Ketua PN Blitar, Darman Parlungguan Nababan, menjelaskan penilaian MA dilakukan berdasarkan kategori, di mana PN Blitar masuk kelompok pengadilan dengan penanganan di atas 2.000 perkara per tahun.
"Selain perkara pokok, PN Blitar juga menangani sekitar 16.000 perkara tindak pidana ringan sepanjang 2025, didominasi pelanggaran lalu lintas dari wilayah hukum Polres Blitar dan Polres Blitar Kota," ungkap Parlungguan Nababan.
Lebih lanjut, untuk perkara pidana umum dan pidana anak, jumlahnya sekitar 500 perkara. Sementara perkara perdata tercatat sekitar 200 perkara, permohonan 400 perkara, dan gugatan perdata sekitar 200 perkara.
"Rata-rata, PN Blitar mempersidangkan sekitar 200 perkara pidana umum setiap bulan," teranya.
Di tengah tingginya beban perkara, PN Blitar menegaskan berkomitmen memberikan pelayanan peradilan yang cepat dan berkualitas. Setiap putusan yang dibacakan diupayakan langsung diunggah pada hari yang sama.
"Guna memudahkan yang bersangkutan mencari keadilan atau menempuh upaya hukum lanjutan seperti banding ataupun kasasi," terang Ketua PN Blitar.

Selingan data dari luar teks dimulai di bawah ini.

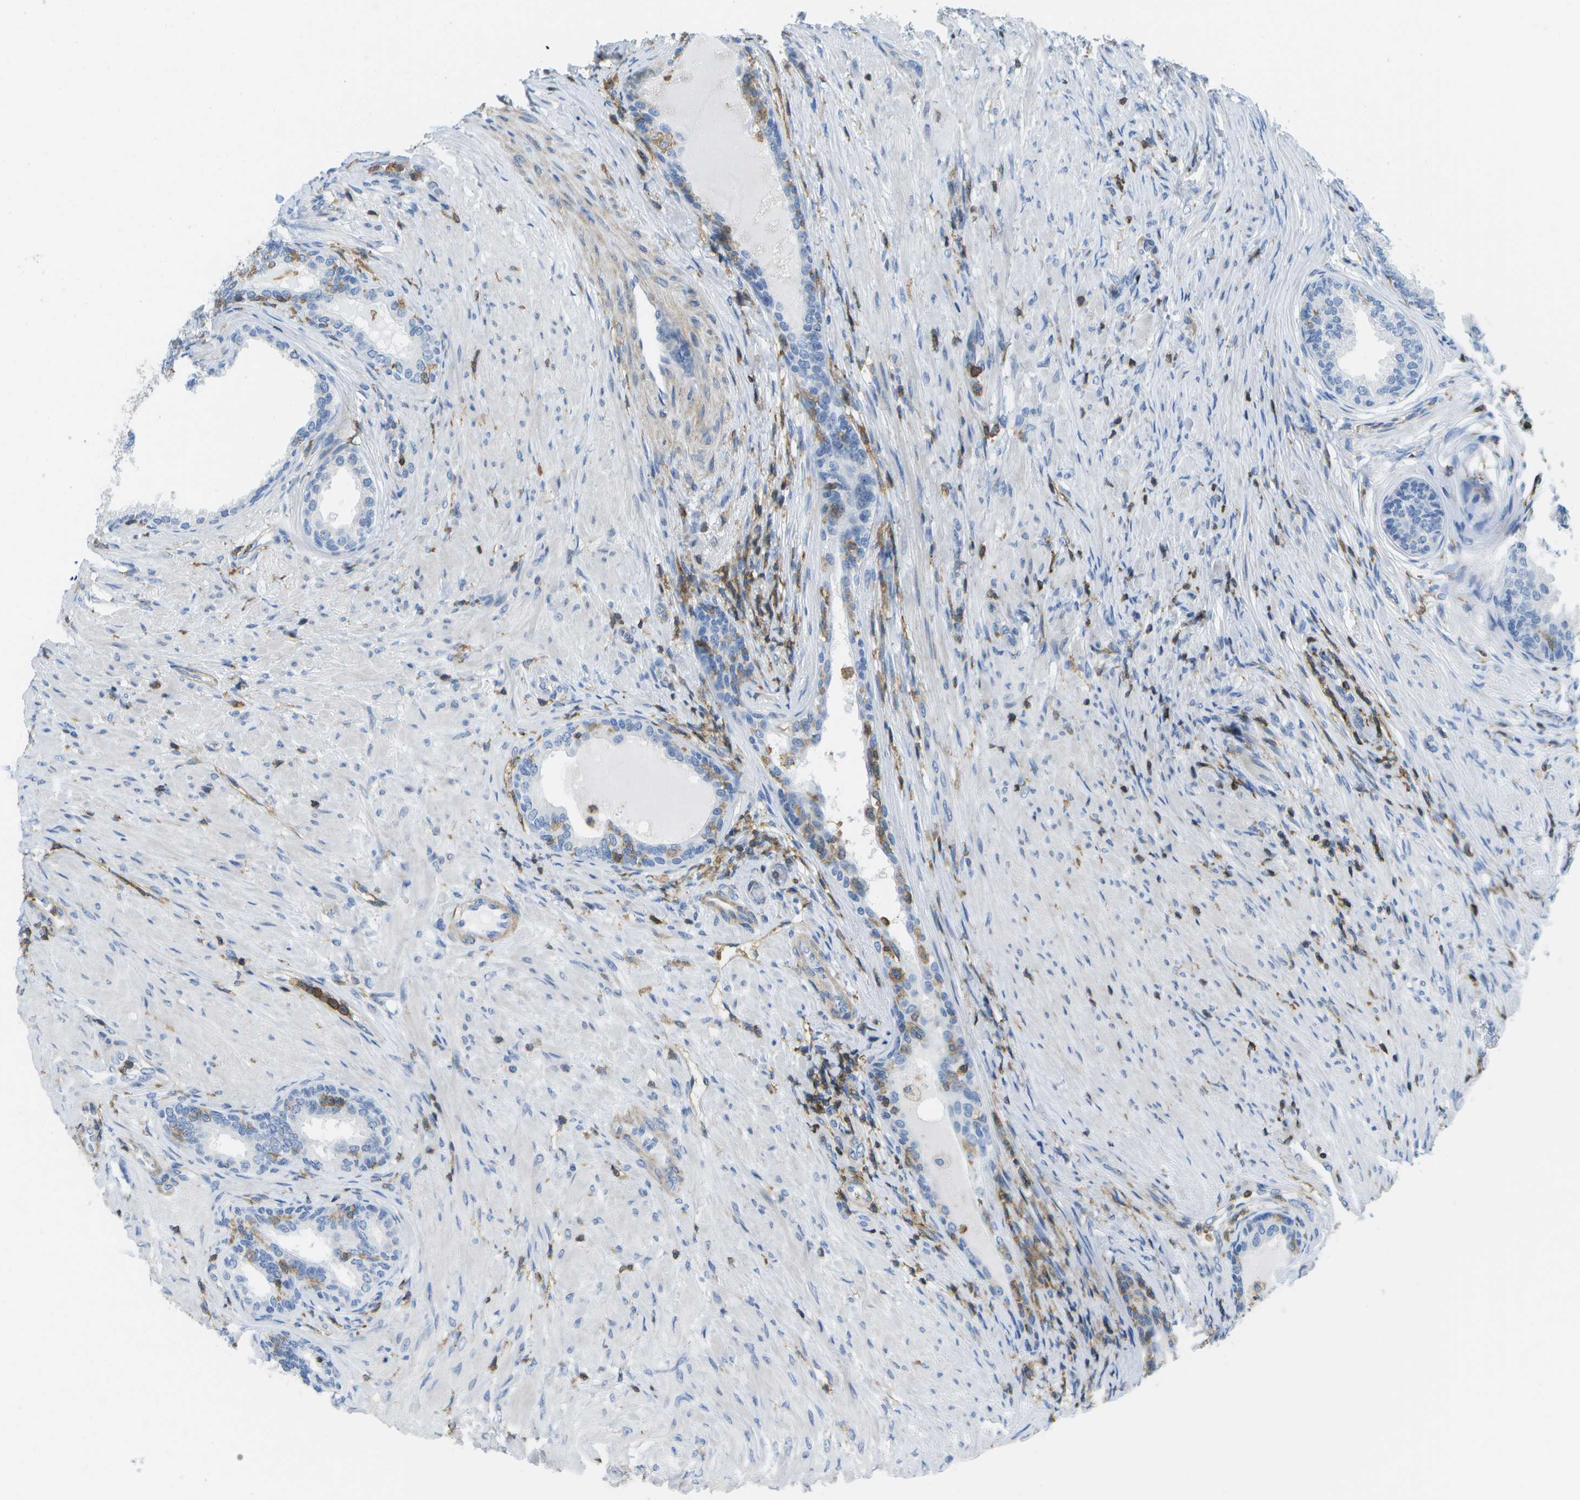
{"staining": {"intensity": "negative", "quantity": "none", "location": "none"}, "tissue": "prostate", "cell_type": "Glandular cells", "image_type": "normal", "snomed": [{"axis": "morphology", "description": "Normal tissue, NOS"}, {"axis": "topography", "description": "Prostate"}], "caption": "Immunohistochemistry (IHC) photomicrograph of benign human prostate stained for a protein (brown), which shows no positivity in glandular cells.", "gene": "RCSD1", "patient": {"sex": "male", "age": 76}}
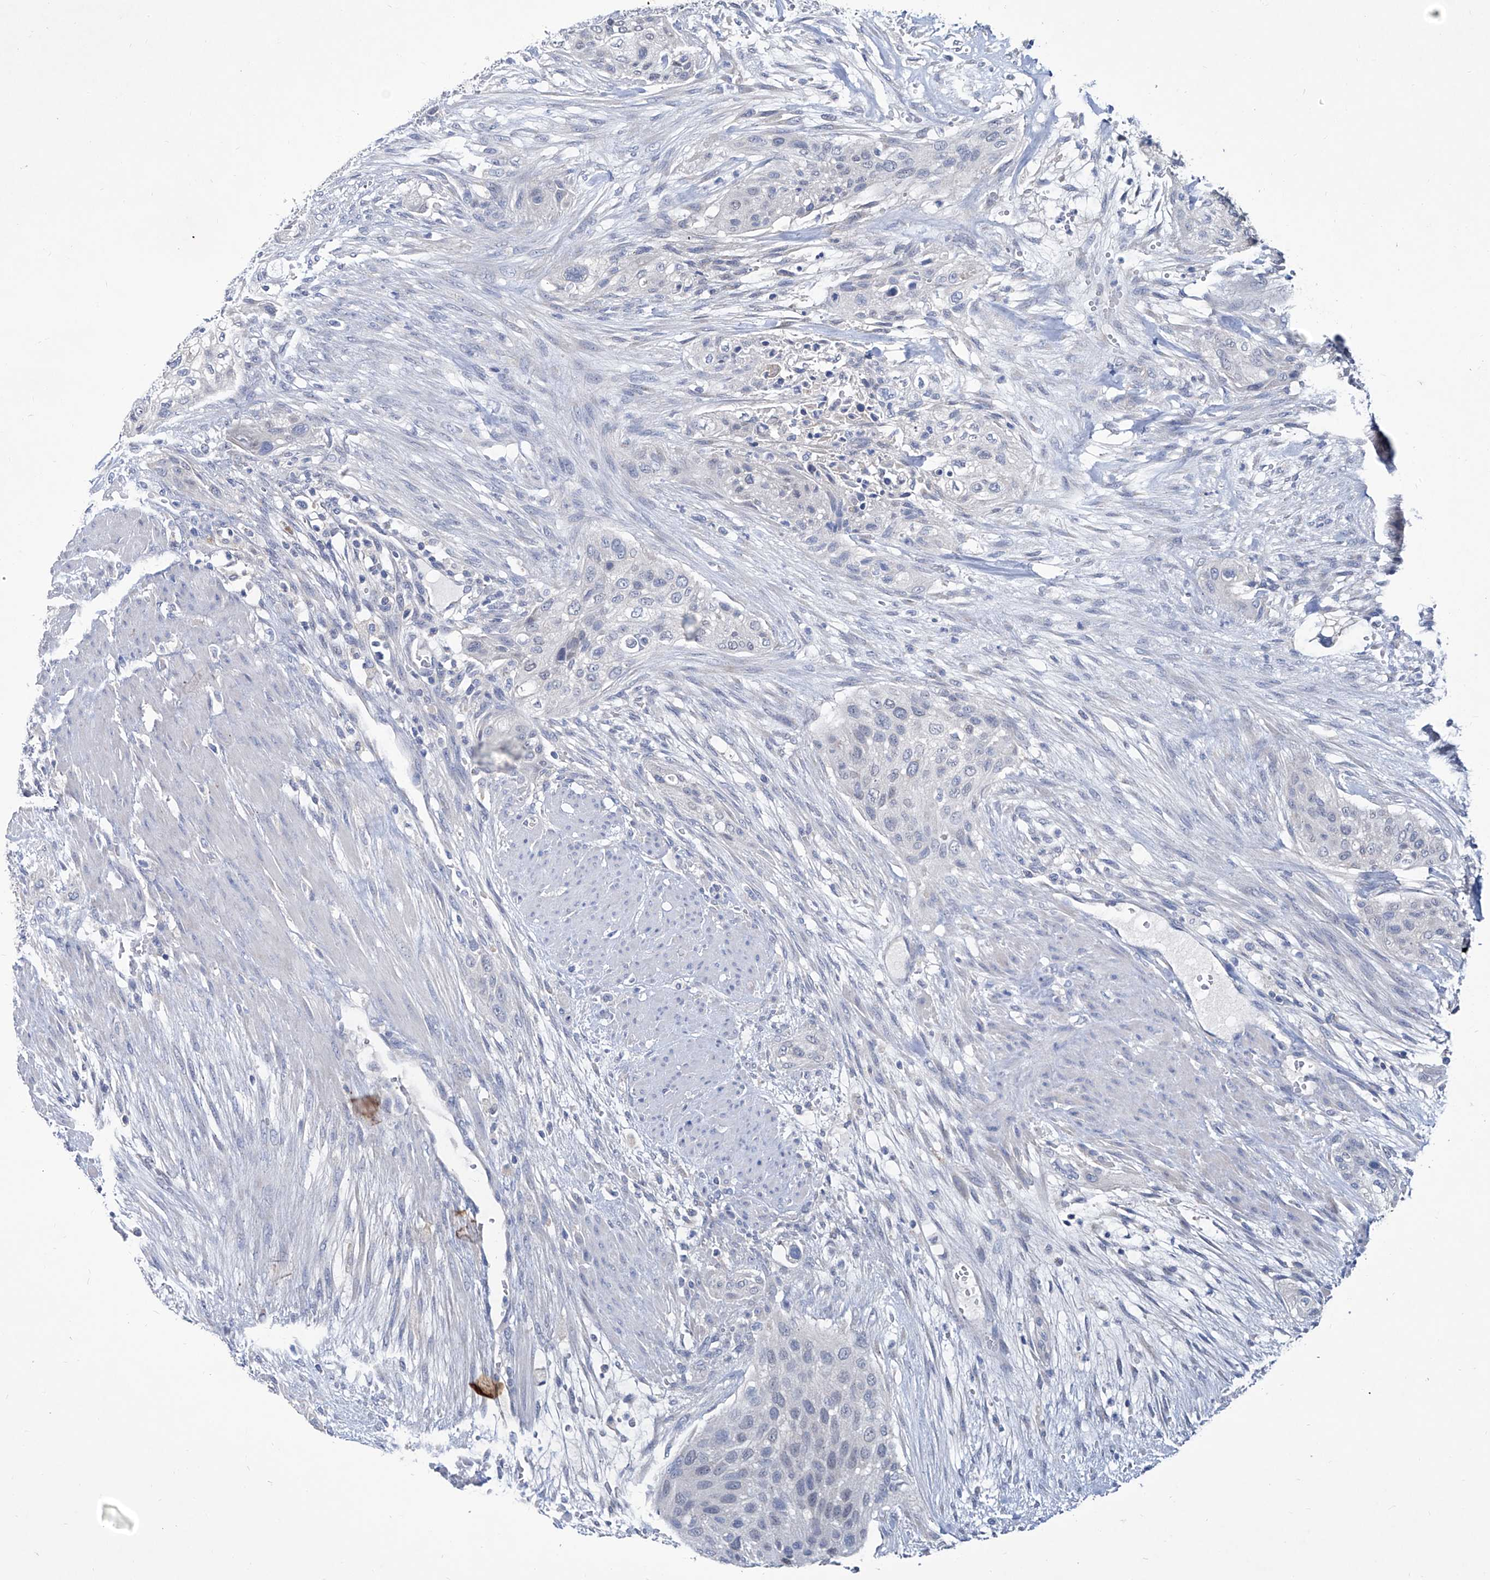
{"staining": {"intensity": "negative", "quantity": "none", "location": "none"}, "tissue": "urothelial cancer", "cell_type": "Tumor cells", "image_type": "cancer", "snomed": [{"axis": "morphology", "description": "Urothelial carcinoma, High grade"}, {"axis": "topography", "description": "Urinary bladder"}], "caption": "Tumor cells are negative for protein expression in human high-grade urothelial carcinoma.", "gene": "KLHL17", "patient": {"sex": "male", "age": 35}}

Transparansi penanganan perkara dilakukan melalui Evaluasi Implementasi SIPP (EIS) yang dapat dipantau secara daring dan dinilai secara real time oleh Mahkamah Agung. Berdasarkan penilaian inilah, MA memberikan apresiasi kepada PN Blitar.
Untuk menjaga integritas di tengah tingginya beban kerja, seluruh jajaran PN Blitar juga menandatangani Pakta Integritas sebagai komitmen mewujudkan zona bebas korupsi.